Try it:
What is the count of lines in the records that include "down"? Reply with that number alone.

Task data:
┏━━

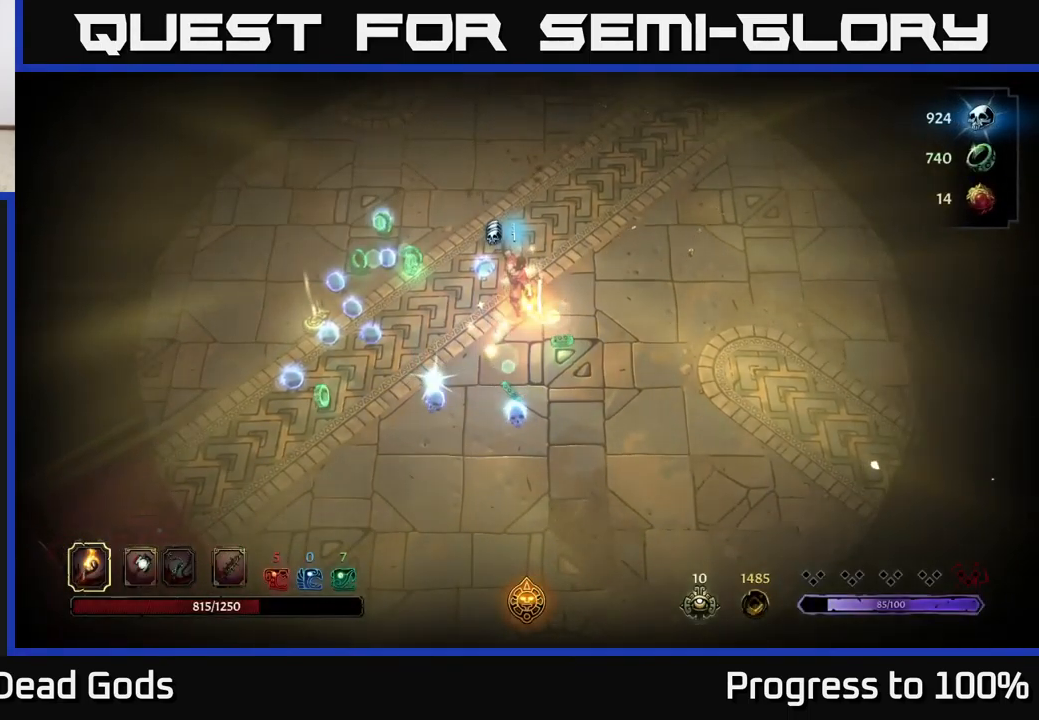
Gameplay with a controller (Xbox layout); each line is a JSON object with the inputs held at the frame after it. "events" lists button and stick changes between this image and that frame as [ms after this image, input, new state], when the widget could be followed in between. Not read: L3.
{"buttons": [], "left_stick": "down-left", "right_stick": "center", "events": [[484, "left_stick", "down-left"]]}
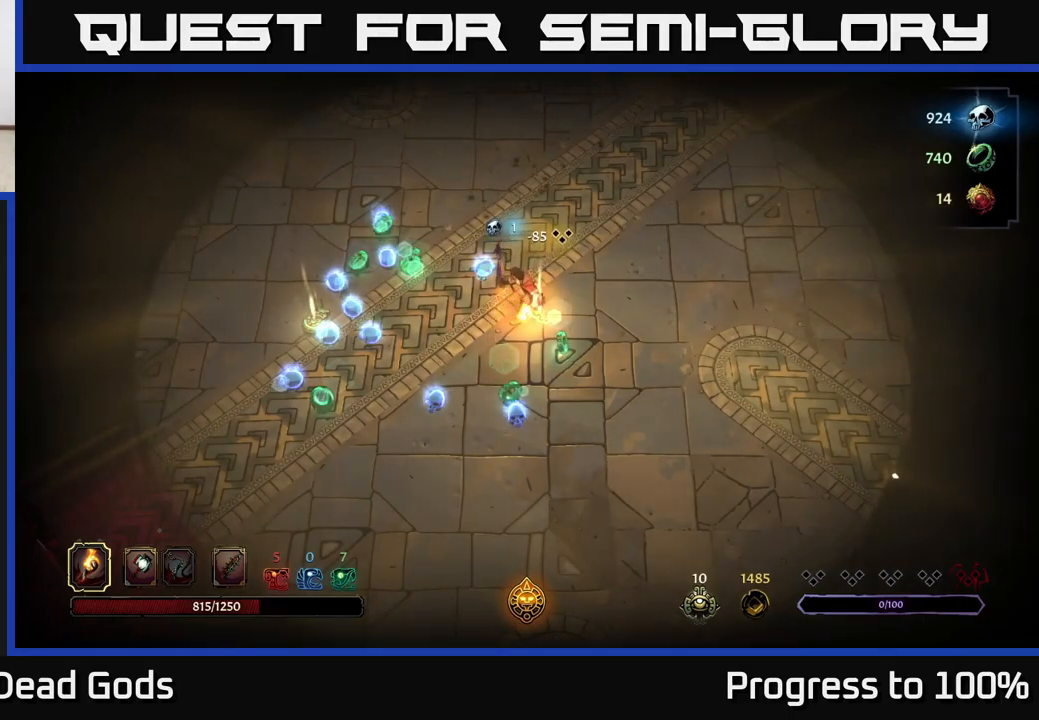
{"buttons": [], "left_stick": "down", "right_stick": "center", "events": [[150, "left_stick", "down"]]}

┗━━
┏━━

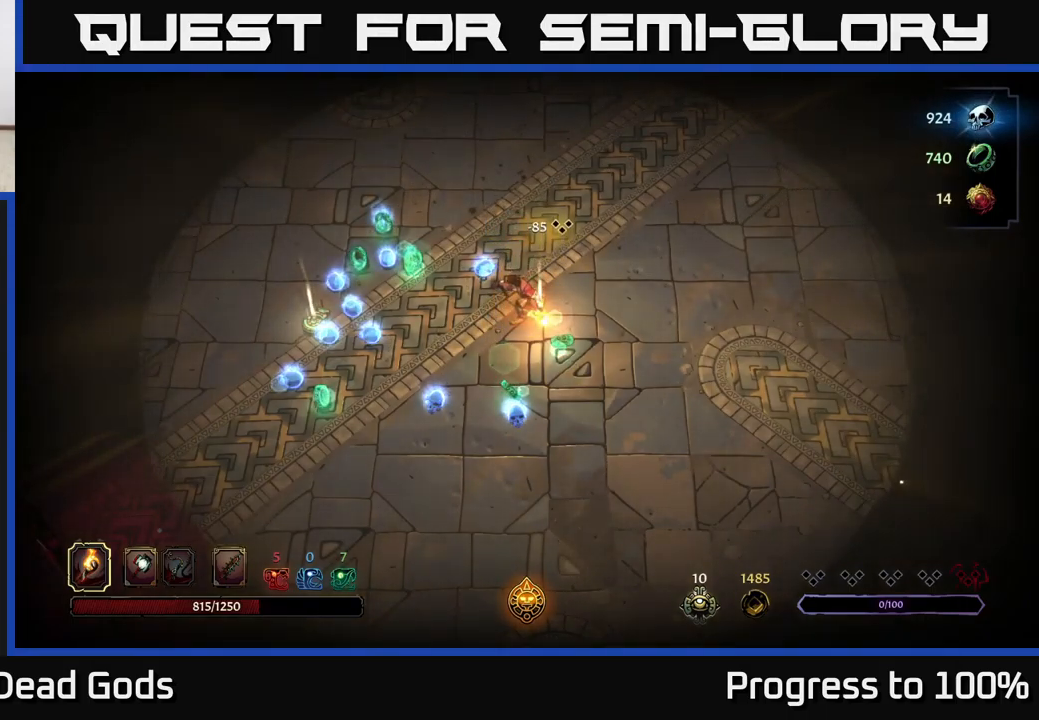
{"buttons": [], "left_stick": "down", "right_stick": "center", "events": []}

┗━━

Result:
3